Stored entries
--------------------
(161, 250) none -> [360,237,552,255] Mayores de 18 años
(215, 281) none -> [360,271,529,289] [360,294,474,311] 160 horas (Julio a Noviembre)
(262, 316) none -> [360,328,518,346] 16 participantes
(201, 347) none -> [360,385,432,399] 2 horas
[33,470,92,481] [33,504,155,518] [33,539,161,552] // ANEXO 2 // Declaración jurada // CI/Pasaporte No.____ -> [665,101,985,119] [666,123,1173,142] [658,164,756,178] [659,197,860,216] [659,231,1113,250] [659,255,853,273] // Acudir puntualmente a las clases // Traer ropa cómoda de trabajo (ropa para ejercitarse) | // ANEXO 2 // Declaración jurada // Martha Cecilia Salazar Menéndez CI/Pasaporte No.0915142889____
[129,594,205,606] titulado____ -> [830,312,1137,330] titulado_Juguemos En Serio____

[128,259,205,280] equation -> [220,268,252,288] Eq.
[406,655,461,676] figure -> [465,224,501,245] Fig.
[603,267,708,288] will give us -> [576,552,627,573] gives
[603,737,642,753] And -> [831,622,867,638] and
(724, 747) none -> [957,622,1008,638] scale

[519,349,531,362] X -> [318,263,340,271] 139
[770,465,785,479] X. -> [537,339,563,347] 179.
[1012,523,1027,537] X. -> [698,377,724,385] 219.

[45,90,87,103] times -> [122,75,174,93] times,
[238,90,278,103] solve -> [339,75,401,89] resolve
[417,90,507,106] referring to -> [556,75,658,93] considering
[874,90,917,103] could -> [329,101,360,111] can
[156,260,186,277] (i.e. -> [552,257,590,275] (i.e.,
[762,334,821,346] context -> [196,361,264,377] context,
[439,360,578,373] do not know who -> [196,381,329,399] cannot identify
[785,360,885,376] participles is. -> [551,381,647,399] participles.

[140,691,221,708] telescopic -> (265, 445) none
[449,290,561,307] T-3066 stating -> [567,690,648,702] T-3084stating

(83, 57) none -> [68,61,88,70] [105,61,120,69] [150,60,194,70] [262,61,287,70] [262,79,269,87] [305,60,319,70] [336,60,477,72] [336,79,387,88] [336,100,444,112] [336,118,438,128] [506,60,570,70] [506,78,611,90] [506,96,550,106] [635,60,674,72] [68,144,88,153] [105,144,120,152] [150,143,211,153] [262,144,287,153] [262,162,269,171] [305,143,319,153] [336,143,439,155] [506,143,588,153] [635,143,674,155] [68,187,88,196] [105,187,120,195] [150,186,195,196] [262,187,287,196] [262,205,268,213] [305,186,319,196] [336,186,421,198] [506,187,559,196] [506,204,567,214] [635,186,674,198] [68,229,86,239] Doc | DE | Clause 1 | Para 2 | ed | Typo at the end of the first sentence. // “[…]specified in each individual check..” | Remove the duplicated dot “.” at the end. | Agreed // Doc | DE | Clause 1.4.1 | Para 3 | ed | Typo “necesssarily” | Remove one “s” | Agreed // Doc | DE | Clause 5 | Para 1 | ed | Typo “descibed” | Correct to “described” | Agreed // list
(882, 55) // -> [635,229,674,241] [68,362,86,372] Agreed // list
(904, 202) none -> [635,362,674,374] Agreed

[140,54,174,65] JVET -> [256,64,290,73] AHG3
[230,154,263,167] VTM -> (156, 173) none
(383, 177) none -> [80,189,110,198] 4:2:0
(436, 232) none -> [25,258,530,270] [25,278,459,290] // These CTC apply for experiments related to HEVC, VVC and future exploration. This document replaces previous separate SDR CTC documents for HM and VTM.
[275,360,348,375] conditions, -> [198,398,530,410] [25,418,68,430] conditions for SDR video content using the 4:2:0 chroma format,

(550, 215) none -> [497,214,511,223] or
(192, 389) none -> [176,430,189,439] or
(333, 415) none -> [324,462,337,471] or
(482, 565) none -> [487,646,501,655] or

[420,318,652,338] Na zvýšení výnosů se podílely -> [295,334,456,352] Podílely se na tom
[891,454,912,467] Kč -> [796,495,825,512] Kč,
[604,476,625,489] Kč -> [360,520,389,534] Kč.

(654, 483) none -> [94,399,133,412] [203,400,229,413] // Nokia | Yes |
--------------------
> **Exercise prompt**: Where a line of the data contains "horas", copy that line.

> **Result**:
(215, 281) none -> [360,271,529,289] [360,294,474,311] 160 horas (Julio a Noviembre)
(201, 347) none -> [360,385,432,399] 2 horas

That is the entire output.